- [Your task] Say the number of lines in the records below that hold the word "each", and only that number.
══════════════════════════════
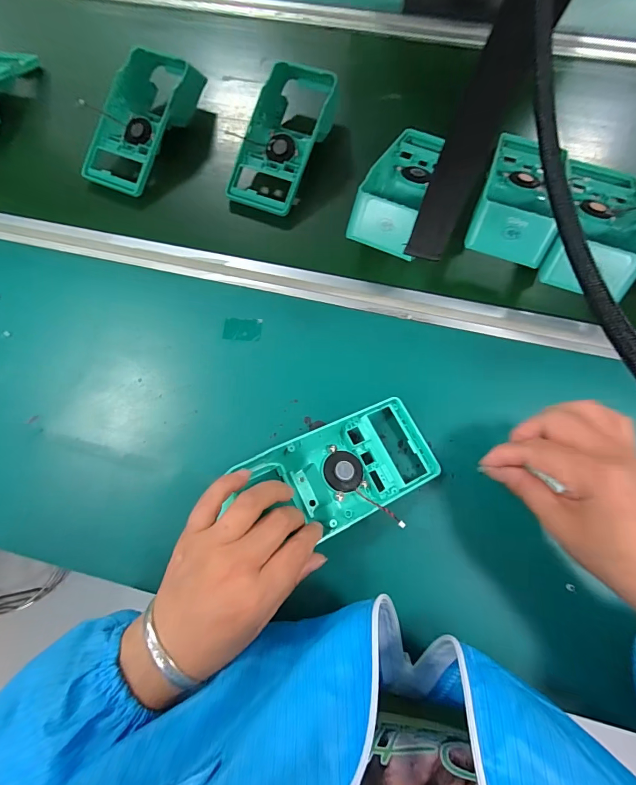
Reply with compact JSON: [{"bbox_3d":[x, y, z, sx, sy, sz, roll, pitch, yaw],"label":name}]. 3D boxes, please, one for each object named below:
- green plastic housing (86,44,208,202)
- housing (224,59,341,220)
[{"bbox_3d":[-0.215,-0.335,0.460,0.087,0.059,0.193,25,75,9],"label":"green plastic housing"},{"bbox_3d":[-0.039,-0.305,0.441,0.093,0.052,0.189,23,74,9],"label":"housing"}]

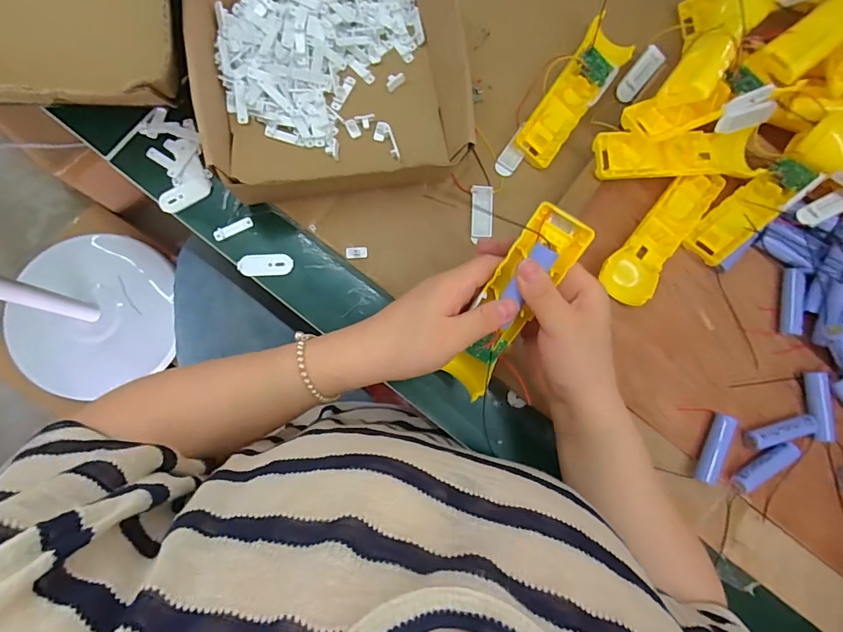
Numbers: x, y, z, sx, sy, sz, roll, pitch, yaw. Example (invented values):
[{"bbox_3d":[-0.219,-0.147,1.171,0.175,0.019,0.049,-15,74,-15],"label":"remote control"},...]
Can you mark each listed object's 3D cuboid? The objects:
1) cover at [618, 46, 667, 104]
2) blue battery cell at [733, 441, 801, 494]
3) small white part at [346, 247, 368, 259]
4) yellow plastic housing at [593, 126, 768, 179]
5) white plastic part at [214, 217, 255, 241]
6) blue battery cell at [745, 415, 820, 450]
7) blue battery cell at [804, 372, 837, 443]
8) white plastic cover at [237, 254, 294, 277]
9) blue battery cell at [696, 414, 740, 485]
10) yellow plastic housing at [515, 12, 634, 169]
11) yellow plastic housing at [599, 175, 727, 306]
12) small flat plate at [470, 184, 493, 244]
[{"bbox_3d":[0.222,-0.246,0.470,0.021,0.009,0.056,37,105,-1],"label":"cover"},{"bbox_3d":[0.324,0.142,0.434,0.063,0.024,0.020,-37,89,-9],"label":"blue battery cell"},{"bbox_3d":[-0.062,-0.061,0.443,0.020,0.005,0.011,-4,84,-7],"label":"small white part"},{"bbox_3d":[0.242,-0.152,0.439,0.157,0.026,0.042,-2,84,-7],"label":"yellow plastic housing"},{"bbox_3d":[-0.181,-0.084,0.442,0.038,0.005,0.012,-29,88,-9],"label":"white plastic part"},{"bbox_3d":[0.343,0.111,0.437,0.064,0.017,0.019,-11,85,-7],"label":"blue battery cell"},{"bbox_3d":[0.386,0.089,0.444,0.021,0.018,0.068,-5,84,-7],"label":"blue battery cell"},{"bbox_3d":[-0.149,-0.049,0.441,0.049,0.006,0.021,-6,84,-7],"label":"white plastic cover"},{"bbox_3d":[0.275,0.124,0.427,0.016,0.018,0.065,23,82,-4],"label":"blue battery cell"},{"bbox_3d":[0.153,-0.223,0.455,0.047,0.029,0.158,37,81,-1],"label":"yellow plastic housing"},{"bbox_3d":[0.233,-0.080,0.439,0.049,0.018,0.157,43,81,0],"label":"yellow plastic housing"},{"bbox_3d":[0.060,-0.100,0.451,0.022,0.004,0.057,2,84,-6],"label":"small flat plate"}]

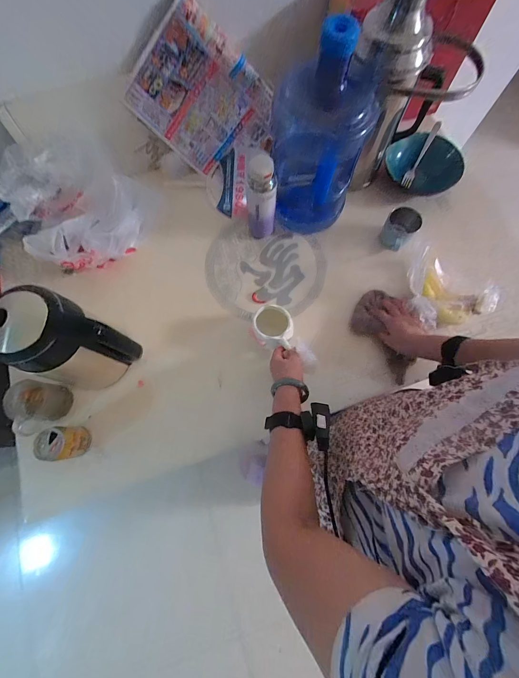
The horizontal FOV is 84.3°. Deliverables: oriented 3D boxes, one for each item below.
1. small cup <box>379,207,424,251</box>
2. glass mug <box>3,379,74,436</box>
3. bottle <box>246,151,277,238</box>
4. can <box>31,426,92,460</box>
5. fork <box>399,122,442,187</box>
[{"bbox_3d":[0.344,-0.273,0.711,0.077,0.063,0.086,41,79,11],"label":"small cup"},{"bbox_3d":[-0.462,0.144,0.600,0.087,0.078,0.107,5,74,3],"label":"glass mug"},{"bbox_3d":[0.004,-0.320,0.667,0.067,0.209,0.054,-1,74,1],"label":"bottle"},{"bbox_3d":[-0.390,0.206,0.575,0.061,0.085,0.069,-4,74,0],"label":"can"},{"bbox_3d":[0.439,-0.499,0.777,0.027,0.024,0.168,28,104,8],"label":"fork"}]

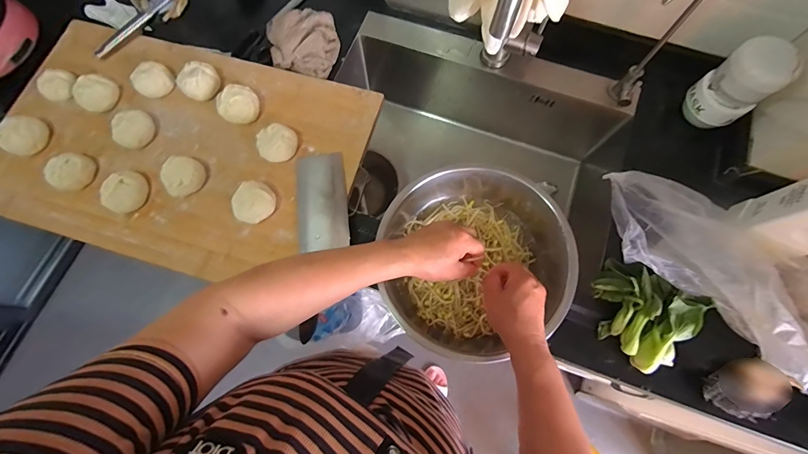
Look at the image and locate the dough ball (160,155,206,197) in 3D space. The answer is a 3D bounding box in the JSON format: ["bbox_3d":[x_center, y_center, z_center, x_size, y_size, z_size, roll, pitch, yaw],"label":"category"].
[{"bbox_3d":[-0.359,-0.082,0.572,0.052,0.038,0.064,38,77,10],"label":"dough ball"}]

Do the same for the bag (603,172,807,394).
[{"bbox_3d":[0.455,0.050,0.508,0.155,0.076,0.345,-41,78,-11],"label":"bag"}]

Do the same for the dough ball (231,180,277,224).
[{"bbox_3d":[-0.239,-0.040,0.553,0.065,0.042,0.057,-42,78,-11],"label":"dough ball"}]

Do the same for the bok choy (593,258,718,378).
[{"bbox_3d":[0.347,0.126,0.514,0.132,0.049,0.141,0,73,0],"label":"bok choy"}]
══════════════════════════════
- [Answer to the problem] 3